African athletes make history at London Marathon
VS
Vicky Stark
27 April 2026 | 13:11Kenya's Sabastian Sawe become the first athlete to win a marathon in competitive race conditions, in under two hours.

Kenya's Sabastian Sawe won the men's London Marathon on 27 April 2025. Picture: Supplied/@WMMajors on X
It was a proud day for Africa yesterday with both Kenya's Sabastian Sawe and Ethiopia's Yomif Kejelcha becoming the first athletes to finish a marathon in competitive race conditions in under two hours.
Sawe won the London Marathon in 1:59:30 while runner-up Kejelcha finished in 1:59:41.
CapeTalk's John Maytham spoke to Sports Scientist Dr Russ Tucker about this historic achievement.
Tucker said he feels more confident in Sawe than many of the other athletes they've seen in recent years because he voluntarily undergoes performance enhancing drug tests.
"What he did last year, I think just before Berlin was take quite an innovative step where his sponsor Adidas actually paid the Athletics Integrity Unit an additional $50,000. That was the investment they made. And they said we want this guy's performance, whatever it is, to be as credible as possible so for this 50,000 test him. In that instance 25 times before Berlin.
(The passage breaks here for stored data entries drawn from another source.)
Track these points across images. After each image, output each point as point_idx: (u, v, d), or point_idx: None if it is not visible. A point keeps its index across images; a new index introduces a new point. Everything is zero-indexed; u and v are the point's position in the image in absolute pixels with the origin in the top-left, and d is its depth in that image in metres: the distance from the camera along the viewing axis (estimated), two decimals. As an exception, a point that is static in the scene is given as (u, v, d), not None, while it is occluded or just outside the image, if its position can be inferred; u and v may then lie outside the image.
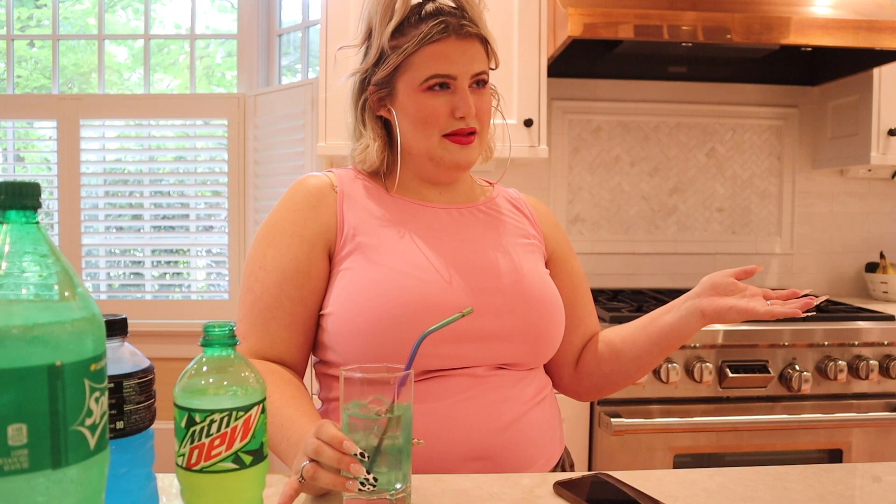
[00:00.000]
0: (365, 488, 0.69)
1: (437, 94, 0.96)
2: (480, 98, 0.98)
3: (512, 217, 1.08)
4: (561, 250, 1.11)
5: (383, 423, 0.71)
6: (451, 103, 0.96)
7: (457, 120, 0.97)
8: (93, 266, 2.78)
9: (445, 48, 0.94)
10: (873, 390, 1.84)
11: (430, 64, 0.95)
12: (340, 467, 0.68)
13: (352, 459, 0.68)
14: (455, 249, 0.97)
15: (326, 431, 0.70)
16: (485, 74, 0.98)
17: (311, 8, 2.73)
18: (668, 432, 1.78)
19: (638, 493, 0.76)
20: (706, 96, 2.48)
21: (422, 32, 0.94)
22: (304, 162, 2.52)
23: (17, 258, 0.51)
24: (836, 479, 0.83)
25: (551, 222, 1.13)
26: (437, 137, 0.98)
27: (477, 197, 1.09)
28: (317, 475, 0.69)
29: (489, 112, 1.01)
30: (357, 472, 0.68)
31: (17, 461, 0.47)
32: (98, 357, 0.52)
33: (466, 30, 0.95)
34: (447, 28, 0.94)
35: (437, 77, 0.95)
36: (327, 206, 0.98)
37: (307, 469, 0.70)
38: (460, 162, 0.99)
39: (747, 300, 0.89)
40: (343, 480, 0.69)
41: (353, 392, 0.72)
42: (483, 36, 0.97)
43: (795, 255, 2.54)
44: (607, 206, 2.47)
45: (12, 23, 2.84)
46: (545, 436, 0.96)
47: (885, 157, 2.19)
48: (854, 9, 1.93)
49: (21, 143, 2.88)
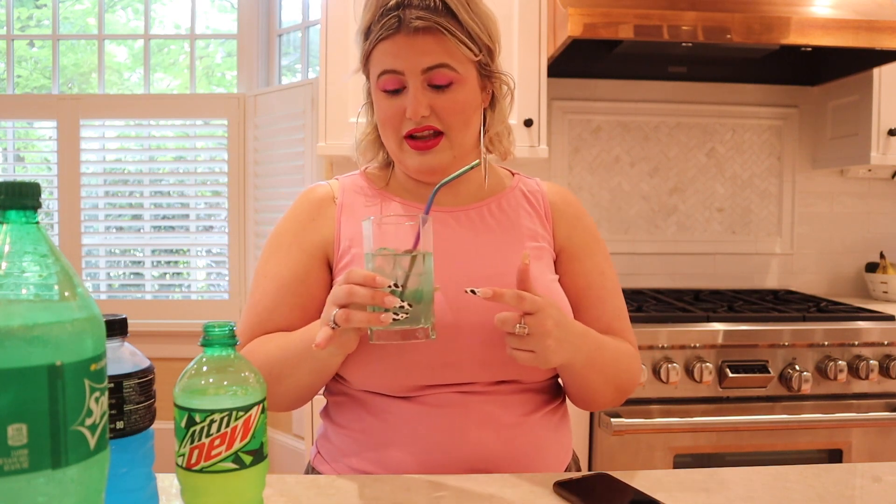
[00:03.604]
0: (399, 317, 0.75)
1: (391, 96, 0.92)
2: (442, 96, 0.91)
3: (523, 216, 1.01)
4: (572, 248, 1.02)
5: (407, 262, 0.78)
6: (403, 104, 0.92)
7: (408, 120, 0.92)
8: (93, 266, 2.78)
9: (394, 44, 0.90)
10: (873, 390, 1.84)
11: (380, 60, 0.92)
12: (374, 303, 0.74)
13: (385, 294, 0.74)
14: (455, 260, 0.93)
15: (356, 273, 0.75)
16: (443, 69, 0.90)
17: (311, 8, 2.73)
18: (668, 432, 1.78)
19: (638, 493, 0.76)
20: (706, 96, 2.48)
21: (377, 28, 0.91)
22: (304, 162, 2.51)
23: (17, 258, 0.51)
24: (836, 479, 0.82)
25: (567, 215, 1.03)
26: (395, 139, 0.94)
27: (488, 193, 1.02)
28: (350, 317, 0.75)
29: (459, 111, 0.93)
30: (391, 303, 0.74)
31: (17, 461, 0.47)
32: (98, 357, 0.53)
33: (415, 24, 0.88)
34: (398, 23, 0.89)
35: (386, 73, 0.91)
36: (327, 218, 0.99)
37: (340, 315, 0.75)
38: (420, 167, 0.95)
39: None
40: (377, 315, 0.74)
41: (378, 238, 0.79)
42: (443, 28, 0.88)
43: (795, 255, 2.54)
44: (607, 206, 2.47)
45: (12, 23, 2.84)
46: (550, 445, 0.95)
47: (885, 157, 2.19)
48: (854, 9, 1.93)
49: (21, 143, 2.88)
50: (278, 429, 2.64)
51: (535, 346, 0.80)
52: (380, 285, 0.74)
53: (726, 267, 2.51)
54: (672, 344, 1.79)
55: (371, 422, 0.91)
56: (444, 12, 0.89)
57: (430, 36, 0.89)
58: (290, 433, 2.61)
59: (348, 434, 0.93)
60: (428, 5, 0.89)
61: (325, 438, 0.98)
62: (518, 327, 0.79)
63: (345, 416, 0.94)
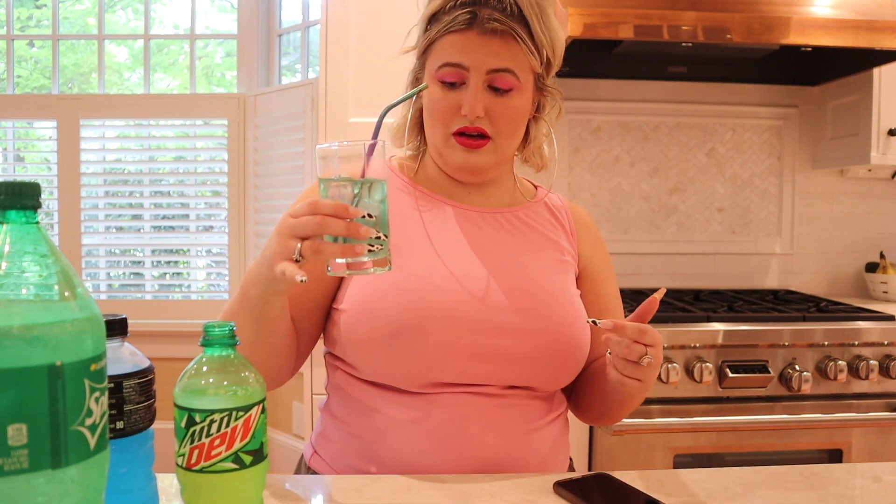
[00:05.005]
0: (374, 248, 0.72)
1: (448, 89, 0.91)
2: (499, 101, 0.91)
3: (549, 228, 1.02)
4: (594, 268, 1.04)
5: (378, 191, 0.74)
6: (459, 99, 0.91)
7: (462, 117, 0.91)
8: (93, 266, 2.78)
9: (464, 39, 0.89)
10: (873, 390, 1.84)
11: (445, 52, 0.91)
12: (348, 234, 0.70)
13: (359, 225, 0.70)
14: (483, 259, 0.93)
15: (324, 205, 0.71)
16: (507, 74, 0.90)
17: (311, 8, 2.73)
18: (668, 432, 1.78)
19: (638, 493, 0.76)
20: (706, 96, 2.48)
21: (448, 19, 0.90)
22: (304, 162, 2.52)
23: (17, 258, 0.51)
24: (836, 479, 0.83)
25: (591, 237, 1.06)
26: (443, 133, 0.93)
27: (515, 202, 1.03)
28: (322, 248, 0.71)
29: (511, 119, 0.93)
30: (367, 234, 0.71)
31: (17, 461, 0.47)
32: (98, 357, 0.52)
33: (491, 25, 0.87)
34: (473, 19, 0.89)
35: (448, 66, 0.90)
36: None
37: (308, 246, 0.71)
38: (463, 165, 0.94)
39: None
40: (350, 247, 0.71)
41: (330, 167, 0.75)
42: (517, 34, 0.88)
43: (795, 255, 2.54)
44: (607, 206, 2.47)
45: (12, 23, 2.84)
46: (555, 453, 0.95)
47: (885, 157, 2.19)
48: (854, 9, 1.93)
49: (21, 143, 2.88)
50: (278, 429, 2.64)
51: (646, 376, 0.83)
52: (353, 216, 0.71)
53: (726, 267, 2.51)
54: (672, 344, 1.79)
55: (375, 417, 0.90)
56: (518, 18, 0.89)
57: (501, 39, 0.89)
58: (290, 433, 2.61)
59: (350, 430, 0.92)
60: (504, 8, 0.88)
61: (323, 436, 0.96)
62: (645, 359, 0.80)
63: (348, 411, 0.93)
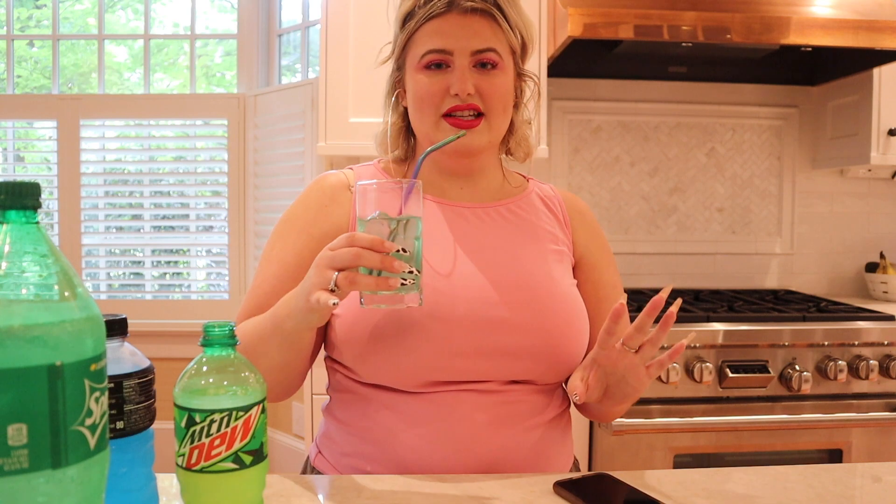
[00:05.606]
0: (407, 282, 0.75)
1: (433, 72, 0.92)
2: (487, 78, 0.92)
3: (543, 219, 1.02)
4: (590, 257, 1.04)
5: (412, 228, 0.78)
6: (446, 81, 0.92)
7: (452, 97, 0.91)
8: (93, 266, 2.78)
9: (444, 23, 0.91)
10: (873, 390, 1.84)
11: (427, 40, 0.92)
12: (383, 268, 0.73)
13: (394, 259, 0.74)
14: (475, 257, 0.93)
15: (361, 238, 0.75)
16: (491, 53, 0.92)
17: (311, 8, 2.73)
18: (667, 432, 1.78)
19: (638, 493, 0.76)
20: (706, 96, 2.48)
21: (426, 9, 0.92)
22: (304, 162, 2.52)
23: (17, 258, 0.51)
24: (836, 479, 0.82)
25: (586, 225, 1.06)
26: (434, 117, 0.93)
27: (506, 194, 1.03)
28: (356, 280, 0.74)
29: (501, 95, 0.94)
30: (400, 269, 0.74)
31: (17, 461, 0.47)
32: (98, 357, 0.52)
33: (470, 3, 0.90)
34: (450, 4, 0.91)
35: (433, 52, 0.91)
36: (340, 205, 0.97)
37: (343, 277, 0.74)
38: (458, 146, 0.93)
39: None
40: (385, 280, 0.74)
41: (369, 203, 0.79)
42: (494, 12, 0.91)
43: (795, 255, 2.54)
44: (607, 206, 2.47)
45: (12, 23, 2.84)
46: (559, 449, 0.95)
47: (885, 157, 2.19)
48: (854, 9, 1.93)
49: (21, 143, 2.88)
50: (278, 429, 2.64)
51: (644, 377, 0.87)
52: (388, 250, 0.74)
53: (726, 267, 2.51)
54: (672, 344, 1.78)
55: (377, 418, 0.90)
56: (493, 2, 0.92)
57: (482, 18, 0.91)
58: (290, 433, 2.61)
59: (352, 431, 0.92)
60: None
61: (326, 437, 0.97)
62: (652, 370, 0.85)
63: (349, 413, 0.93)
"He didn't get the world record on that occasion but they apparently repeated that ahead of London. Now it wasn't 25 tests over two months before London it was spread out over the last four or five months. But I think when we express scepticism because of the lack of testing, it's only fair that we give credit when there is more testing."
Tucker added that because Sawe finished the race so fast an so strongly, he probably has more. "What will be interesting is if Sabastian Sawe does go to Berlin whether he can go even faster... I looked at the last 20 years of performances and on average London is about a minute slower than Berlin. So it suggests that if he has a similar day in Berlin we might be talking about another world record."
As for Kejelcha, remarkably he was making his marathon race debut.
"Pretty much every elite marathon runner gets better after their first one which makes sense. You learn the event. You improve. Your training develops and you do better in your second, third or fourth one. So to run 1:59:41 suggests that he will also have something more."
Another African athlete, Ugandan runner Jacob Kiplimo finished in third place with a time of 2:00:28.
All three men on the podium managed to smash the world record of 2:00:35 set in 2023 by the late Kenyan Kelvin Kiptum who died in a car accident the following year.
All eyes are now on the Berlin Marathon scheduled to take place on the 27th of September.